The rub comes from the fact that which side of the line you stand on determines much about how you live and how you are treated—at the bank, grocery store, post office, your child’s school, civic institutions, and yes, even the hospital. There are exceptions, but overwhelmingly it is the non-Indians who hold the power, and not everyone plays nice.
For those who live on the other side of the color line, every day can bring small indignities, strained interactions or frustrating stonewalls to disrupt the normal life flow from wake-up to sundown. It is an accepted but loathed part of living in the areas off of the Indian reservations in western South Dakota. But no place is this tension more keenly felt than in Rapid City.
In 1999, the U.S. Commission on Civil Rights held a hearing in Rapid City after “a series of high-profile cases involving the unsolved deaths of several American Indians…brought tensions to the surface.” I was one of the many people who felt relief that someone was listening and assumed help would come as a result. Many of us waited for hours to testify. It was the elders in the room who reminded everyone that the Commission had been there 20 years earlier, and not much had changed. Now we fast-forward to 2012—13 years hence—and despite our hopes in 1999, it seems we have made little progress.
Enter Vern Traversie. He is a blind and physically disabled 69-year old elder from the Cheyenne River reservation who claims to be the victim of a hate crime. Scars on his abdomen, a result of heart surgery at Rapid City Regional Hospital in September, 2011, appear to depict the letters KKK, referring to the Klu Klux Klan. That is, according to his supporters, a few hundred of which marched in protest in Rapid City on Monday.

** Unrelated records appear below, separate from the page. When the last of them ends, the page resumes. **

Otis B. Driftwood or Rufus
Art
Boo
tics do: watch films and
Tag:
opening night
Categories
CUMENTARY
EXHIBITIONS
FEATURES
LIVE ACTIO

Not everyone agrees. A Sioux Falls-based reporter for the Associated Press likened the purported KKK markings to “spotting the Madonna in a water stain.” This story has been featured in a number of national news outlets, including The Washington Post, and has set the tone for the media coverage, furthering the sense of frustration felt by some. Oglala Lakota Cheryl Cedar Face lamented, “The way the media covers Native issues makes it all seem like a big joke. Very rarely do I read something that conveys why people are upset or acknowledges that racism does exist.”